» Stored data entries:
*** Begin section ***

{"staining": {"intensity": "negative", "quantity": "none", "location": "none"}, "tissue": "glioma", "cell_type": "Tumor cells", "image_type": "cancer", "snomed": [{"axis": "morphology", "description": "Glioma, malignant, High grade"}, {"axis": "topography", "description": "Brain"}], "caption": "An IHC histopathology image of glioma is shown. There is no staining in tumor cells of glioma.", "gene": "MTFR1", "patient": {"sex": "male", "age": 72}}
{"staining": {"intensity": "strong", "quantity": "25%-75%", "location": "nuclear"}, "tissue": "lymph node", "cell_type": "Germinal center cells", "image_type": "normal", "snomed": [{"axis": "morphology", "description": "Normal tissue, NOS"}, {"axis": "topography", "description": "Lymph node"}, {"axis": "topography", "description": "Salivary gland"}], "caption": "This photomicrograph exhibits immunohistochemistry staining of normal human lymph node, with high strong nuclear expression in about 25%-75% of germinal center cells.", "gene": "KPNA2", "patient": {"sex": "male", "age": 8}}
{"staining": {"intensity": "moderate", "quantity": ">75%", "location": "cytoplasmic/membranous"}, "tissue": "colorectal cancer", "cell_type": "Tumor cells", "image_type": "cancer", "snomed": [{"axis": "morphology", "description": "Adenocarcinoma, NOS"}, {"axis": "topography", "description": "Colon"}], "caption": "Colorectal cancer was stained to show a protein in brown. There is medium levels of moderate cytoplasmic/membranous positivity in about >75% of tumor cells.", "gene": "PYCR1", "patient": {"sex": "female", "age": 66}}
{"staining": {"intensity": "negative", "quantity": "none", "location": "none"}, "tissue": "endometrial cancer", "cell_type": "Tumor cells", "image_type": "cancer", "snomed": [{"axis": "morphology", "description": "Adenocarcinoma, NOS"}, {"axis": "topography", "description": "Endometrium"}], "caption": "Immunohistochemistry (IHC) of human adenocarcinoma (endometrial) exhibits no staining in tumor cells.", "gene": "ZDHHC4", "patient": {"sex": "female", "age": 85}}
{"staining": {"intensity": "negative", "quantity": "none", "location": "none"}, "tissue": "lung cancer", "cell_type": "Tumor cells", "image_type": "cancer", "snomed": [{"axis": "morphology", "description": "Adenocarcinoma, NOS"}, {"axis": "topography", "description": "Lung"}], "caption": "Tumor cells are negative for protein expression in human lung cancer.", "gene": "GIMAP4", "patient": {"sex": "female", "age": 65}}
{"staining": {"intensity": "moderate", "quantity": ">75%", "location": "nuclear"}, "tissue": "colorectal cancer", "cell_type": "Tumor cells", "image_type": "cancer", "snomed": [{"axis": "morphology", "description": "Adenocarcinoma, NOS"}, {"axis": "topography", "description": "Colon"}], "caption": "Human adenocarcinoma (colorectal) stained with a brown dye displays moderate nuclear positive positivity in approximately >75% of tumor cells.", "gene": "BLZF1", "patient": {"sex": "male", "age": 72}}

*** End section ***

» Work task:
Up to and including the final line of the data above, please copy every line exactly, starting from the one that contains "cancer was stained".

» Written response:
{"staining": {"intensity": "moderate", "quantity": ">75%", "location": "cytoplasmic/membranous"}, "tissue": "colorectal cancer", "cell_type": "Tumor cells", "image_type": "cancer", "snomed": [{"axis": "morphology", "description": "Adenocarcinoma, NOS"}, {"axis": "topography", "description": "Colon"}], "caption": "Colorectal cancer was stained to show a protein in brown. There is medium levels of moderate cytoplasmic/membranous positivity in about >75% of tumor cells.", "gene": "PYCR1", "patient": {"sex": "female", "age": 66}}
{"staining": {"intensity": "negative", "quantity": "none", "location": "none"}, "tissue": "endometrial cancer", "cell_type": "Tumor cells", "image_type": "cancer", "snomed": [{"axis": "morphology", "description": "Adenocarcinoma, NOS"}, {"axis": "topography", "description": "Endometrium"}], "caption": "Immunohistochemistry (IHC) of human adenocarcinoma (endometrial) exhibits no staining in tumor cells.", "gene": "ZDHHC4", "patient": {"sex": "female", "age": 85}}
{"staining": {"intensity": "negative", "quantity": "none", "location": "none"}, "tissue": "lung cancer", "cell_type": "Tumor cells", "image_type": "cancer", "snomed": [{"axis": "morphology", "description": "Adenocarcinoma, NOS"}, {"axis": "topography", "description": "Lung"}], "caption": "Tumor cells are negative for protein expression in human lung cancer.", "gene": "GIMAP4", "patient": {"sex": "female", "age": 65}}
{"staining": {"intensity": "moderate", "quantity": ">75%", "location": "nuclear"}, "tissue": "colorectal cancer", "cell_type": "Tumor cells", "image_type": "cancer", "snomed": [{"axis": "morphology", "description": "Adenocarcinoma, NOS"}, {"axis": "topography", "description": "Colon"}], "caption": "Human adenocarcinoma (colorectal) stained with a brown dye displays moderate nuclear positive positivity in approximately >75% of tumor cells.", "gene": "BLZF1", "patient": {"sex": "male", "age": 72}}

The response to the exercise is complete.